#### [Auszug zum Lesen]
========

Bin aber auch für andere Lösungsansätze dankbar.

christoph


----------



## SlaterB (11. Aug 2008)

der Code von Zeile 2-6 sollte nebenläufig von einem Thread ausgeführt werden,

solande du z.B. in einem ActionListener den AWT-Thread damit beschäftigst 
(Schlafen ist auch eine gewisse Beschäftigung), 
hat dieser keine Zeit zum Zeichnen


----------



## Guest (11. Aug 2008)

Hallo,

erstmal danke...

versteh nur nicht ganz, was die Auslagerung des ganzen codes in einen anderen Thread bringen soll (auch dort, wird ja dann dieser Thread angehalten und damit die Statusmeldung/frame nicht fertig gezeichnet)

christoph


----------



## SlaterB (11. Aug 2008)

es geht darum, ob der AWT-Thread warten muss (und nicht zeichnen kann)
oder ein anderen Thread warten muss (und der AWT-Thread Luft hat zu malen)

wenn dir 'AWT-Thread' an sich nix sagt, dann kann ich nur auf Literatur verweisen statt das alles zu erklären:
http://java.sun.com/products/jfc/tsc/articles/painting/


----------



## Guest (11. Aug 2008)

Hallo,

und danke nochmal....habs hingekriegt:

hab nicht die ganze "Sache" also nicht die Zeilen 2-6 ausgelagert, sondern "nur" das hochzählen und ausblenden in einene Eigenen Thread...das funktioniert dann..

Dein Hinweis hat mich zur Lösung geführt...danke

christoph


----------

========

#### [Informationen]

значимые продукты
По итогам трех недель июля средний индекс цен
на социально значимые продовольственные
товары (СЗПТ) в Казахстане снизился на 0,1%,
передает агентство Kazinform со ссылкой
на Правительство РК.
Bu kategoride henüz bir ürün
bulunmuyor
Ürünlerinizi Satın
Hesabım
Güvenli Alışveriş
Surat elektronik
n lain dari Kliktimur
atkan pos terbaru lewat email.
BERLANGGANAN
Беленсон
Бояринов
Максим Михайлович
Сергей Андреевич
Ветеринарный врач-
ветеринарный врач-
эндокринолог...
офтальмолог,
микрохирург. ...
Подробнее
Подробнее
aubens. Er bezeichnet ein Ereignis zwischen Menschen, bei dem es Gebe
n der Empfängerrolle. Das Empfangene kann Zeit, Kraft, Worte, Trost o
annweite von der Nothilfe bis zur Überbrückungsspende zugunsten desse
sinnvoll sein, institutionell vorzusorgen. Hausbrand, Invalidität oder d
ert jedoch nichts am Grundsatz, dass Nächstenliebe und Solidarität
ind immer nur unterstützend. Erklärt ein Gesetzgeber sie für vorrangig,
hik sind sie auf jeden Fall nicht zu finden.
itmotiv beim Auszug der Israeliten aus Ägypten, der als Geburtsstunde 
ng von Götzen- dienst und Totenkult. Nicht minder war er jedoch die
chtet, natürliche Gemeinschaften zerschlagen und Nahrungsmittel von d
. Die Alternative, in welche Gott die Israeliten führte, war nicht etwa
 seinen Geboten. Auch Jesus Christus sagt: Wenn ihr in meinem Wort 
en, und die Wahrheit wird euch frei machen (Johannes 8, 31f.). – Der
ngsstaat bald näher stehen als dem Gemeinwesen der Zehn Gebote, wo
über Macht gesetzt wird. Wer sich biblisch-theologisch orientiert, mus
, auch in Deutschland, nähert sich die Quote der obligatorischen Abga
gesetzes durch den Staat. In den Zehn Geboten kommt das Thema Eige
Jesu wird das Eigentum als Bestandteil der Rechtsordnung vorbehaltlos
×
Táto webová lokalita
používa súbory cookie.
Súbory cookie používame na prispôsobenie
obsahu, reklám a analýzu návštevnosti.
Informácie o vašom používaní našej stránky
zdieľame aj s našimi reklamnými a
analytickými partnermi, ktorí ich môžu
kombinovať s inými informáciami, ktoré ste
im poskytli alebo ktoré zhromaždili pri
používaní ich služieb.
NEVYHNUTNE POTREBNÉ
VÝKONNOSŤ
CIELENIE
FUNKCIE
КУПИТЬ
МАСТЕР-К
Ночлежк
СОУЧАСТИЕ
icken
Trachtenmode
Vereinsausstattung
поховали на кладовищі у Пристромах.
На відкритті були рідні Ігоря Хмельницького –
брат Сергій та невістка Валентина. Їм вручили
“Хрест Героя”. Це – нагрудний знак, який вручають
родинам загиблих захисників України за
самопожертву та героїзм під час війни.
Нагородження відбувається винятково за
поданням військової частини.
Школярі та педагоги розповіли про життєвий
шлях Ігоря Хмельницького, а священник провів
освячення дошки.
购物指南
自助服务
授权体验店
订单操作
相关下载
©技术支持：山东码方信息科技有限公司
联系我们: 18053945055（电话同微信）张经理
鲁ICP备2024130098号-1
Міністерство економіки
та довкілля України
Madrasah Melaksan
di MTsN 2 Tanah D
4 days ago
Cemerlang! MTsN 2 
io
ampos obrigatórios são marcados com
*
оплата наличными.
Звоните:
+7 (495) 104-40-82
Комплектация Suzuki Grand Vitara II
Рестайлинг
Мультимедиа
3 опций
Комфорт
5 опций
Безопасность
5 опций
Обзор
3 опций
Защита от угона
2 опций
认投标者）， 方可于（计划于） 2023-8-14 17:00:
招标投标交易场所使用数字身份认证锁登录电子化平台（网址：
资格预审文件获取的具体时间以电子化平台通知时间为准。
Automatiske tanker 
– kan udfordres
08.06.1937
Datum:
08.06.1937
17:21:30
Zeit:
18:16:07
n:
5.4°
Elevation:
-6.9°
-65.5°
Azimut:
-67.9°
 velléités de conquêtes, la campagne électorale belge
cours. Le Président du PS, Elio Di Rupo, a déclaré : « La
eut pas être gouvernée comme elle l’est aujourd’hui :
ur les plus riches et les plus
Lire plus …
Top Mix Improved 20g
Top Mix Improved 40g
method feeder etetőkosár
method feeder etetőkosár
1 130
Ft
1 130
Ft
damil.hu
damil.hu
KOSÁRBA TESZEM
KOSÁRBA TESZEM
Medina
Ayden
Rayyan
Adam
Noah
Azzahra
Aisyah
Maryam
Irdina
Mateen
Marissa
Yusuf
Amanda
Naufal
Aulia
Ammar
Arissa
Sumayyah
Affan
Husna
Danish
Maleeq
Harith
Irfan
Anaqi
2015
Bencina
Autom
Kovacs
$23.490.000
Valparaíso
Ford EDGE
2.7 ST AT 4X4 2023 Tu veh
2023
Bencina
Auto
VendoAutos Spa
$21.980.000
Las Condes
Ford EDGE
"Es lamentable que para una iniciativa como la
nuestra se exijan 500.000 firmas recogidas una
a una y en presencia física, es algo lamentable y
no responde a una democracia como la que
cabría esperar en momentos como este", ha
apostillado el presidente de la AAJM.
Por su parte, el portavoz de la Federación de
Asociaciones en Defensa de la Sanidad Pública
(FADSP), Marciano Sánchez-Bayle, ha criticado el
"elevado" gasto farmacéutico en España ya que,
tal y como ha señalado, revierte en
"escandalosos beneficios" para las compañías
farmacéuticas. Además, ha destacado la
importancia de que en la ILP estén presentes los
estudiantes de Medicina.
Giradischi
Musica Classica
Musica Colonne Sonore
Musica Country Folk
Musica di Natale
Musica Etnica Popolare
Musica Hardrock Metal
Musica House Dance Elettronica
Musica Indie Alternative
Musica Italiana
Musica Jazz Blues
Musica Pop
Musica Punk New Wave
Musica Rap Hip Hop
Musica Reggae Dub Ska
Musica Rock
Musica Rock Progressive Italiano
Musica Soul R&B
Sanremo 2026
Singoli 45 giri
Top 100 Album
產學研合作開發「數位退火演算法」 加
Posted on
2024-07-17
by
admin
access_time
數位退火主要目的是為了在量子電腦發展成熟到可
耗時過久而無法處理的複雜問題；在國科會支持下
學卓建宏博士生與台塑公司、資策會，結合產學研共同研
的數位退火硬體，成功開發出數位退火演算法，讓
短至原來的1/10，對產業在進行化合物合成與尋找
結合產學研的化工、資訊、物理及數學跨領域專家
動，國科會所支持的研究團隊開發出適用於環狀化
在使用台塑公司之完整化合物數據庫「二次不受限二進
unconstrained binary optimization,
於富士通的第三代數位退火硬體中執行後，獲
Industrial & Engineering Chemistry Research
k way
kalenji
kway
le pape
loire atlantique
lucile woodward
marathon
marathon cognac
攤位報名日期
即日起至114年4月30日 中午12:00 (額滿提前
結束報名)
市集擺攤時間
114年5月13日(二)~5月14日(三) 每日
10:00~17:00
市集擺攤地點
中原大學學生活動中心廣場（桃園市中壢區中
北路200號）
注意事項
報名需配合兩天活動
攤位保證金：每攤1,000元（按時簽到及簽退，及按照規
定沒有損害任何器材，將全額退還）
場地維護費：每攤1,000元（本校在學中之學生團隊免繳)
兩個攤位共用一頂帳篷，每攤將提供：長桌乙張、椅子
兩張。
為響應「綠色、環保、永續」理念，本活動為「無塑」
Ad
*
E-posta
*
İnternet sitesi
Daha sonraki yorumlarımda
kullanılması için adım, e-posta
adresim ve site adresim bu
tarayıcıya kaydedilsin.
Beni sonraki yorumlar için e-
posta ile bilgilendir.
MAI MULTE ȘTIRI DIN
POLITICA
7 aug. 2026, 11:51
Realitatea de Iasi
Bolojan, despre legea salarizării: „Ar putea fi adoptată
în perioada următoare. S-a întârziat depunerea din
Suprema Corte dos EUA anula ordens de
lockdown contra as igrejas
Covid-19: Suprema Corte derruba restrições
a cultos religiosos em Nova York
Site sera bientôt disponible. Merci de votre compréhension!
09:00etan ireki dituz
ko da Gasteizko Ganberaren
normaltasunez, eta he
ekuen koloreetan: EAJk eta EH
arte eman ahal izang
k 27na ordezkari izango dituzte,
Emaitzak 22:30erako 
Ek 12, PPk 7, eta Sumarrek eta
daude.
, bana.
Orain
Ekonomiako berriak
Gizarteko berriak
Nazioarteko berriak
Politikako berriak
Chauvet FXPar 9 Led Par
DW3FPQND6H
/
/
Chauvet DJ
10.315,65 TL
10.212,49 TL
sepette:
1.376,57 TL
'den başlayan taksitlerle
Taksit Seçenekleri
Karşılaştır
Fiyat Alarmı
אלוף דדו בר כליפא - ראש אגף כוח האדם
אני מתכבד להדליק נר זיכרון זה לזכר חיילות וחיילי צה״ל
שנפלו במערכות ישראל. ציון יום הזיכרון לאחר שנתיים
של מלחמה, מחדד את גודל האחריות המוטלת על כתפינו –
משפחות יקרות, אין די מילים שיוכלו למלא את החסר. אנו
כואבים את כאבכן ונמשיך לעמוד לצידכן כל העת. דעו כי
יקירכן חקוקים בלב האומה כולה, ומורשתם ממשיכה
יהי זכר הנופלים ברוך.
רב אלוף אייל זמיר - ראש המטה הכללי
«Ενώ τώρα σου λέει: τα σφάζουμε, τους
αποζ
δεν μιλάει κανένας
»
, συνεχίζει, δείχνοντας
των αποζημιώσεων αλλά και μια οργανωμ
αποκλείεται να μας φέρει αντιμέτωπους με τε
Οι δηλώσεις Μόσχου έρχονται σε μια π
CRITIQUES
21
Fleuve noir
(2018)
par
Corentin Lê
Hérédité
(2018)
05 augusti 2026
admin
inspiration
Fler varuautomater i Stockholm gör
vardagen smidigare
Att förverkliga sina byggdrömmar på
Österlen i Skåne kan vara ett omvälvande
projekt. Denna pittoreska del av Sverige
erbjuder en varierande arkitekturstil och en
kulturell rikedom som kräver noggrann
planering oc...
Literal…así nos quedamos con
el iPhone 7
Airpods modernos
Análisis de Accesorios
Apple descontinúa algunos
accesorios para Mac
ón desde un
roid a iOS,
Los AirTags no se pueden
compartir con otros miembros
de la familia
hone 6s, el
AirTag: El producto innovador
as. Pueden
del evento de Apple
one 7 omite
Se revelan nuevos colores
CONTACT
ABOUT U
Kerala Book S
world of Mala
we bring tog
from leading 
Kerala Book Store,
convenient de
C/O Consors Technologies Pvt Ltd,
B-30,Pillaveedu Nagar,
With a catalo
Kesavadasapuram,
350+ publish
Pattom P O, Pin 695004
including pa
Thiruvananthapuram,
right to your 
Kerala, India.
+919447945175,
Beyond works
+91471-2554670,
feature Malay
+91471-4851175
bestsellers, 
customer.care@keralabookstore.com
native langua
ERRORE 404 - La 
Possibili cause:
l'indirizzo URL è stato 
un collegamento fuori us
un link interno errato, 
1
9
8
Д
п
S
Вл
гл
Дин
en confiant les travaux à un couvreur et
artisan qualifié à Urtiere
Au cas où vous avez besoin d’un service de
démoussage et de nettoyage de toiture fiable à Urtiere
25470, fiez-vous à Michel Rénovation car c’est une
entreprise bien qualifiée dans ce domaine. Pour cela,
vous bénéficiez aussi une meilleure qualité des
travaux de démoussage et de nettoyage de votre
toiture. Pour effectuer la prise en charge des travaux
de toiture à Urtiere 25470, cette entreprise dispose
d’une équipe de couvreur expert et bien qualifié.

========

#### [Arbeitsauftrag]
Beantworte kurz diese Fragen zum Auszug:
1. Welcher Thread hat laut SlaterB keine Zeit zum Zeichnen, wenn er z.B. in einem ActionListener beschäftigt wird?
2. Worauf verweist SlaterB, statt alles zu erklären?
3. Was hat christoph am Ende in einen eigenen Thread ausgelagert?
Die Daten spielen hierfür keine Rolle.

#### [Lösung]
1. Der AWT-Thread.
2. Auf Literatur, nämlich auf http://java.sun.com/products/jfc/tsc/articles/painting/.
3. Nur das Hochzählen und Ausblenden, nicht die ganzen Zeilen 2-6.